The total mining area for Udon South is a proposed 26,000 rai. 1500 rai of land has been bought in order to construct a processing plant which will separate the sodium chloride and the potassium chloride using what they call a flotation process. The potassium chloride is the material required for this project. The left over material (tailings) will be backfilled into the “rooms” after a period of 3 to 4 years to assist with the added prevention of subsidence. Khun Visuth assured me that the ground where this processing plant is to be built will be fully prepared and protected with a monitoring system (water, air, dust and soil subsidence) in place to check for any form of contamination as the company appreciates that the water table at this location is not very deep.

One of the main concerns from the ENGAGE report was the perception by local people that the initial environmental impact assessment approved by the Thai government was flawed. A second study has been underway for sometime now in order to address the fears of locals and interested NGOs. Due to a change in Thailand’s constitutional law, it is proving a lengthy process; however, two of the three stages have been completed to date. The first public scoping phase and the visit to the villages affected has taken place and all that is left is the public review stage before being submitted for approval by the Ministry of Natural Resources and Environment.
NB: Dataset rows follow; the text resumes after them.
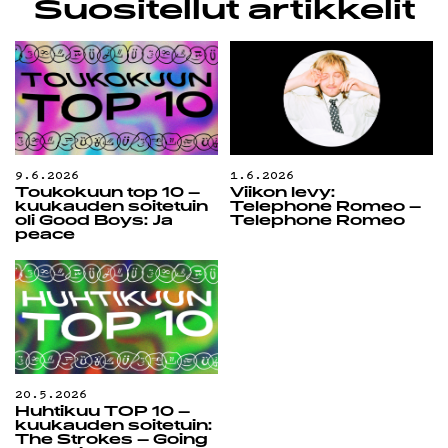
Suositellut artikkelit
9.6.2026
1.6.2026
Toukokuun top 10 –
Viikon levy:
kuukauden soitetuin
Telephone Romeo –
oli Good Boys: Ja
Telephone Romeo
peace
20.5.2026
Huhtikuu TOP 10 –
kuukauden soitetuin:
The Strokes – Going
So how will the local community benefit from this project, I hear you ask? Well, 900 jobs should be created directly for local people with a further 4,500 indirectly. Landowners within the mining area are set to receive 48,000 baht per rai without obligation and 250 scholarships have been provided for local students, increasing to 500 once production has started.
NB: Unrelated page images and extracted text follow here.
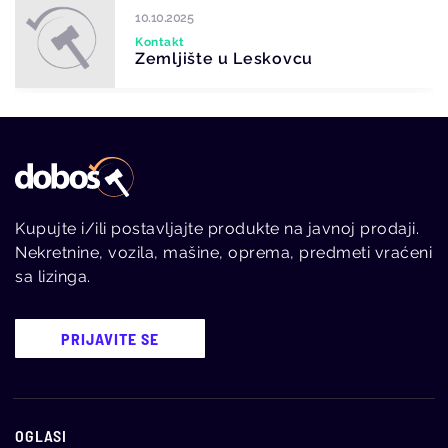
10.10.2025
Kontakt
Zemljište u Leskovcu
Kupujte i/ili postavljajte produkte na javnoj prodaji.
Nekretnine, vozila, mašine, oprema, predmeti vraćeni
sa lizinga.
PRIJAVITE SE
OGLASI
The government will receive a 7% royalty payment over the period which has been calculated as 37,372 million baht @400 US Dollars per ton and an exchange rate of 30 baht to 1US Dollar (prices are nearer 500 US Dollars now). This money is to be divided up with 40% going to central government, 20% to the districts in the mining area, 20% to Udon Thani Administration, 10% to other districts in Udon Thani and 10% to other districts in Thailand.

A compensation fund has been set up administered by the local community in the event that there is any environmental damage during the mining and production processes.

Khun Visuth and APPC are hopeful that their license will be granted even though there are many more steps of the scrutinisation process to be approved by numerous government departments. We have to wait and see as to whether the second Environmental Impact Assessment will be accepted to the satisfaction of the Ministry of Industry, the Ministry of National Resources and Environment and of course, the general public sometime next year. Even then APPC will allocate funds to hire another consultant to review the study before being presented to a public hearing for all stakeholders in accordance with the Mining Act and onward submission to the mining licence committee under the Ministry of Industry for consideration.